The David L. Picket '84 Summer Fellowship in Creative Writing was awarded to graduate students Cristina Correa, Neal Giannone, Peter Gilbert, Shakarean Hutchinson, Emily Rosello Mercurio, Carl Moon, Weena Pun, and Lindsey Warren.
The Martin Sampson Teaching Fellowship acknowledges the importance of one of the most vital parts of the profession of literature: the teaching of writing and reading to undergraduates. The recipients were graduate students Jessica Abel, Aurora Masum-Javed, Zachary Price, Michael Prior, and Sara Schlemm.
The Shin Yong-Jin/Harry Falkenau Graduate Teaching Fellowship, for demonstrated excellence in scholarship and teaching, was held by Zachary Price in 2017-2018. The upcoming 2018-2019 Teaching Fellowship is awarded to both Amelia Hall and Gabriella Friedman.
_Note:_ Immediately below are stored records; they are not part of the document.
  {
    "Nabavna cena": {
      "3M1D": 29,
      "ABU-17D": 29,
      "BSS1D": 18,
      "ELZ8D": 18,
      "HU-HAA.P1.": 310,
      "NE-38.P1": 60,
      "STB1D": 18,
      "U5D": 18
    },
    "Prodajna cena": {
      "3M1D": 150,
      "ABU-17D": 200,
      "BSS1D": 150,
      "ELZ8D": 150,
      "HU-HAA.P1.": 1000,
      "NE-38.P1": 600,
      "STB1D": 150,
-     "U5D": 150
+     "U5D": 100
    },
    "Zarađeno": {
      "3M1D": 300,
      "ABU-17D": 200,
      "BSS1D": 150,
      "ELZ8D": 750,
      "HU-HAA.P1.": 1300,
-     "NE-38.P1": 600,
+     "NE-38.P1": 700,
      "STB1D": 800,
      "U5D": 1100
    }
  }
The Alan Young-Bryant Memorial Graduate Award in Poetry went to graduate student Sara Schlemm.
M. H. Abrams Undergraduate Thesis Prizes went to: Jessica Brofsky, “Telling the Story That Can’t Be Told: The Textual and Traumatic Afterlife of Ophelia”; Miranda E. Hawkins, “Donna and Madonna: Reading the Works of the Pearl Poet as a Retort to Dante”; and Nathaniel LaCelle-Peterson, “Situating S-Town: Narrative, Sound, New Media.”
The Arthur Lynn Andrews Prize graduate student winners were: 1st place, Remy Barnes for “Sweet Thing”; 2nd place, Shakarean Hutchinson for “How to Kill Pigs”; and honorable mention was awarded to Neal Giannone for “The Glory of Dirt.” The Arthur Lynn Andrews Prize undergraduate winners were: 1st place, Sonya Chyu for “If You’d Only Look”; 2nd place, Sylvia Onorato for “Tio”; and honorable mention was awarded to Summer Lopez Colorado for “Apricity: The Warmth of the Sun in Winter.”
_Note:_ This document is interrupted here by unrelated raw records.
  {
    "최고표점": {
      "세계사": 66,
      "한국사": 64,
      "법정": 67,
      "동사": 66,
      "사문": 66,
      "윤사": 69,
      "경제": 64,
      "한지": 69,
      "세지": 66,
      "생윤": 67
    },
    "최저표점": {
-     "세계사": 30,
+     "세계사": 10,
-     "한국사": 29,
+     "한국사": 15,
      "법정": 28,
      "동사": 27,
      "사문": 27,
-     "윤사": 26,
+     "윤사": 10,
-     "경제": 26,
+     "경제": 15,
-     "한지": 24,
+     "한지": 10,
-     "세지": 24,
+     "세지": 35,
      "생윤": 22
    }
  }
The Barnes Shakespeare Prize winners were: 1st place, Patrick Kane for “‘Alas Poor World, What Treasure Hast Thou Lost!’: General Economy in Shakespeare's Venus and Adonis”; 2nd place, Daniel Jones for “Fluid Identities and False Dichotomies in Antony and Cleopatra”; 3rd place, Jessica Brofsky for “More Woes Than Words: The Unvoicing of Female Resistance in Lucrece and Titus Andronicus.”
The Robert Chasen Memorial Poetry Prize was awarded to: 1st place, undergraduate student Kevin Goh for “Assorted Poems”; 2nd place, graduate student Greg Brazeal for “Nature Poem No. 1, Nature Poem No. 4”; and honorable mention, to undergraduate student Laura Brigham for “Sandbridge, 2017 & Other Poems for Virginia.”
The Corson-Browning Poetry Prize was awarded to graduate student Olivia Milroy Evans for “Teichoscopia” and undergraduate student Katherine Pyne-Jaeger for “Landscape and Other Poems.” Honorable mention was awarded to undergraduate student Zachary de Stefan for “Comorbid and 7 Others.”
The George Harmon Coxe Award in American Literature was awarded to Rachel Whalen for “The Poetry of Progress: Albery A. Whitman and the Reconstruction of Racial Identity.”
The Dorothy Sugarman Poetry Prize was awarded to undergraduate student Megan Lee for “Half-Deer Half-Venus Flytrap” and honorable mention was awarded to Chi Kyu Lee for “Stuck Between Always and Never.”
The Moses Coit Tyler Award for the best essay by a graduate or undergraduate student in the fields of American History, literature, or folklore went to graduate students Gabriella Friedman for “‘The Tunnel That No One Had Made’: Colson Whitehead’s Infrastructural Speculation” and Katherine Thorsteinson for “Unsettling the Grounds of European-Indigenous Contact: Givenness, Forgetfulness, and Canadian Prairie Literature.”
In addition to these departmentally-bestowed honors, we would like to congratulate Marquis Bey, who has been awareded a 2018 Ford Foundation Dissertation Fellowship, and Nasrin Olla, who has been awarded a Charlotte W. Newcombe Doctoral Dissertation Fellowship. Samuel Lagasse has been awarded a Critical Language Scholarship from the U.S. Department of State's Bureau of Educational and Cultural Affairs to study Bangla in Kolkata, India for study during summer 2018. Also, Gabriella Friedman has been awarded a Huntington Fellowship to conduct research in the Octavia E. Butler Papers and Jonathan Reinhardt was awarded a Huntington Library Exchange Fellowship to Lincoln College, University of Oxford, for July.